Rettungsdienst in Niedersachsen
Sitzung des Niedersächsischen Landtages am 07.10.2010; Fragestunde Nr. 41
Die Abgeordneten hatten gefragt:
Der Europäische Gerichtshof hat in einem Urteil vom 29. April 2010 entschieden, dass für die Vergabe von Rettungsdienstleistungen im sogenannten Submissionsmodell nachträgliche Bekanntmachungen gegenüber der Europäischen Kommission europarechtlich vorgegeben sind. Der Entscheidung ist darüber hinaus als Kernaussage zu entnehmen, dass Rettungsdienstleistungen nach dem Submissionsmodell in den Anwendungsbereich des Vergaberechts fallen.
Im Submissionsmodell wird der Erbringer der Rettungsdienstleistungen direkt vom Träger des Rettungsdienstes beauftragt.
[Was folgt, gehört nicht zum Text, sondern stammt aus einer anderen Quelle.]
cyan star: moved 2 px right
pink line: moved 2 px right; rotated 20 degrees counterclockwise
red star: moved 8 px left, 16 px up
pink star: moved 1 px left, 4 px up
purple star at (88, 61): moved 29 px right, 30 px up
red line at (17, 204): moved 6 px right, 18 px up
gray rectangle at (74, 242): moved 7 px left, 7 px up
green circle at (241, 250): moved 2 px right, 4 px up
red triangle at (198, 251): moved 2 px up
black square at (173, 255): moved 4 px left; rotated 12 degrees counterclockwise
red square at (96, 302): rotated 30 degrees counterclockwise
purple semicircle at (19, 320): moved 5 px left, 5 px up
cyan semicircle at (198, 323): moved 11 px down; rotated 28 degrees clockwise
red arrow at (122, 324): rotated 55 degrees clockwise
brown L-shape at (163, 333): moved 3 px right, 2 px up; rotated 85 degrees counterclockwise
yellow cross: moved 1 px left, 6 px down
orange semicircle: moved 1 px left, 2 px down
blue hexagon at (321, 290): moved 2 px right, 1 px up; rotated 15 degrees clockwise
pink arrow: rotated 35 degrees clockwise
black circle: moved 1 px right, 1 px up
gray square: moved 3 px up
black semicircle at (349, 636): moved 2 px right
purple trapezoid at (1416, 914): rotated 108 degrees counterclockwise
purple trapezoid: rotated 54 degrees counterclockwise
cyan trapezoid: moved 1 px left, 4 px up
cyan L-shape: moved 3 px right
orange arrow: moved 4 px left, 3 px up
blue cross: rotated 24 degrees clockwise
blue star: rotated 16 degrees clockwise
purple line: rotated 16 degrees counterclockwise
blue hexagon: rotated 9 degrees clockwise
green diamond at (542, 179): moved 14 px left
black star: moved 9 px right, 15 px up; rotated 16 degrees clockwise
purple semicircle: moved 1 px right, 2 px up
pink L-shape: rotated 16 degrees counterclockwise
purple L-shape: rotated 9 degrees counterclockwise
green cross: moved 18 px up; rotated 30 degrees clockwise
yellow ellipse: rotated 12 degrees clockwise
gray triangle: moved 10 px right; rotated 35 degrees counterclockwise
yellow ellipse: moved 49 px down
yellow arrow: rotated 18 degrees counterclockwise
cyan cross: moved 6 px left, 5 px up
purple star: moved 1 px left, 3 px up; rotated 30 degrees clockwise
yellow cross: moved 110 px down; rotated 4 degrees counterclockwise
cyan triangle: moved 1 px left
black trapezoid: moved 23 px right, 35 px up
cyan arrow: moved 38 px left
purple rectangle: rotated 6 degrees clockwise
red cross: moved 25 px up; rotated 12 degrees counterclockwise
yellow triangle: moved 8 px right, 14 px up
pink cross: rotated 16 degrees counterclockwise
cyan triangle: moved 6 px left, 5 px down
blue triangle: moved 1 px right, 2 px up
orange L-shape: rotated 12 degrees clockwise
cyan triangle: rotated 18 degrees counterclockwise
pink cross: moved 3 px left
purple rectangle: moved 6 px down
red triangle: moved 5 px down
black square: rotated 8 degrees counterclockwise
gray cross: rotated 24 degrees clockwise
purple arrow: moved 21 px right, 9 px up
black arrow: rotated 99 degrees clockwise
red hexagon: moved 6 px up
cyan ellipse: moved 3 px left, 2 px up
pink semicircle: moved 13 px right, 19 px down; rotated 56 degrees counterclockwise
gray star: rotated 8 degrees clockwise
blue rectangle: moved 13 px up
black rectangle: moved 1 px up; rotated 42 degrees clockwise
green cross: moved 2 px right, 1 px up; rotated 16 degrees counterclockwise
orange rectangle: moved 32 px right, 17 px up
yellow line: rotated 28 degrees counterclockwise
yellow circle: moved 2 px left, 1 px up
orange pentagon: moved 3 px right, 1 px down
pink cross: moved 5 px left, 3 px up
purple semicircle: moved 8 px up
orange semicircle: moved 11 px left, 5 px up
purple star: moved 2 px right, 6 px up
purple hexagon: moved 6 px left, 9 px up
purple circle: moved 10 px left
Seine Vergütung erhält der Leistungserbringer direkt vom Auftraggeber oder von einer mit diesem Auftraggeber in Verbindung stehenden Finanzierungseinrichtung.
In Niedersachsen ist im Niedersächsischen Rettungsdienstgesetz das Submissionsmodell vorgesehen. Damit unterliegt die Vergabe von Rettungsdienstleistungen den Regeln des Vergaberechts.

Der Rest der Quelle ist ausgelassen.